◆ **ASSIGNED TASK 1**
In the forum post comparing bus designs, what does daisychaining allow for on a serial interface bus?
◆ **ASSIGNED TASK 2**
Write out the stretch of the forum post comparing bus designs from "- good for historical" through "slow bus (i/o)".

DOCUMENT SECTION START

I'll try to restate that as pros and cons - I think there are good points there - but I don't like to see it looking like attack and defence.

old-fashioned modular design with extended system bus

- good for historical re-enactment, using low-integration chips
- solid at low speed
- needs buffering if the load is high relative to the available drive
- allows for many modules in the buffered case
- is possible to mix unbuffered fast cards (memory) and a buffered slow bus (i/o)
- will need to pay attention to cross-talk and sheilding, to some extent

serial interface bus is a more modern idea

- fewer wires
- fewer concerns about crosstalk and skew
- daisychaining allows for almost unconstrained expansion
- based on standard serial protocol supported by standard chips

Hope this helps.

DOCUMENT SECTION END
DATA FOR ANALYSIS START

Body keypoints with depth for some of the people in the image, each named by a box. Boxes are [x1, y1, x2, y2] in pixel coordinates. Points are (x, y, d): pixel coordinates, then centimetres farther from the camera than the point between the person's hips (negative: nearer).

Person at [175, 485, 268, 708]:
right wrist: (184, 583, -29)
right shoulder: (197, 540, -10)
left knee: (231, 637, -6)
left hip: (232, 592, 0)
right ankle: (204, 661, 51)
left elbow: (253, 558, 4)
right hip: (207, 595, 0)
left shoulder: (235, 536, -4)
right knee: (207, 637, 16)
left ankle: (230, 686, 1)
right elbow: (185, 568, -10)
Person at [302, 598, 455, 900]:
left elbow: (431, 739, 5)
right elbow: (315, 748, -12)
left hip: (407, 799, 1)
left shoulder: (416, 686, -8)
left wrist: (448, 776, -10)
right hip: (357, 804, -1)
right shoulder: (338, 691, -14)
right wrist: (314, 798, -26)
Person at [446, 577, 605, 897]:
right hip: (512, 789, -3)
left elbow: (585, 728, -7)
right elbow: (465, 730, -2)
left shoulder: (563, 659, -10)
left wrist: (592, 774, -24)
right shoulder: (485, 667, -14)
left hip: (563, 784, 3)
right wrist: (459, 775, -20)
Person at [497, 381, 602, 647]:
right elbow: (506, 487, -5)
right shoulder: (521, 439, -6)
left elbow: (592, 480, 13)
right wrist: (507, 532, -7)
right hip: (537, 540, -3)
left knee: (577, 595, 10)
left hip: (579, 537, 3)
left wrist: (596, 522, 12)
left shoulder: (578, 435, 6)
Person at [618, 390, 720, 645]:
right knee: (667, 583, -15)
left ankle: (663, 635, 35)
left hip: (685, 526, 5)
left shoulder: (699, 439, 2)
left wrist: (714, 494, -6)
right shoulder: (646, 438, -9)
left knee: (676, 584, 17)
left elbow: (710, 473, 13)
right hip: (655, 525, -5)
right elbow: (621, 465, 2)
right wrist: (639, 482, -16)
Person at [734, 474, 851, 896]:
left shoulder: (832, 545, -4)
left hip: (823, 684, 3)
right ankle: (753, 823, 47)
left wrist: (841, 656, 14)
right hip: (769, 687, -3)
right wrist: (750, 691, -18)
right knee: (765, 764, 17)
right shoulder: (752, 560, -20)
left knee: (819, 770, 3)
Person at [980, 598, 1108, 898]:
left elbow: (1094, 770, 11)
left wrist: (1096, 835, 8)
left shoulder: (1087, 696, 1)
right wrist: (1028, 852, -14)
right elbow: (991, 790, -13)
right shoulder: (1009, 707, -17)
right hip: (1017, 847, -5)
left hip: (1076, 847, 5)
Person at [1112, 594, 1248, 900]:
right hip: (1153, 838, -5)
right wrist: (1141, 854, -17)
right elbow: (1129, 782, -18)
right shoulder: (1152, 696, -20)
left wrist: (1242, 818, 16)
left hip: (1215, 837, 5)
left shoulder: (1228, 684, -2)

DATA FOR ANALYSIS END

◆ **EXERCISE OUTPUT 1**
Almost unconstrained expansion.

◆ **EXERCISE OUTPUT 2**
- good for historical re-enactment, using low-integration chips
- solid at low speed
- needs buffering if the load is high relative to the available drive
- allows for many modules in the buffered case
- is possible to mix unbuffered fast cards (memory) and a buffered slow bus (i/o)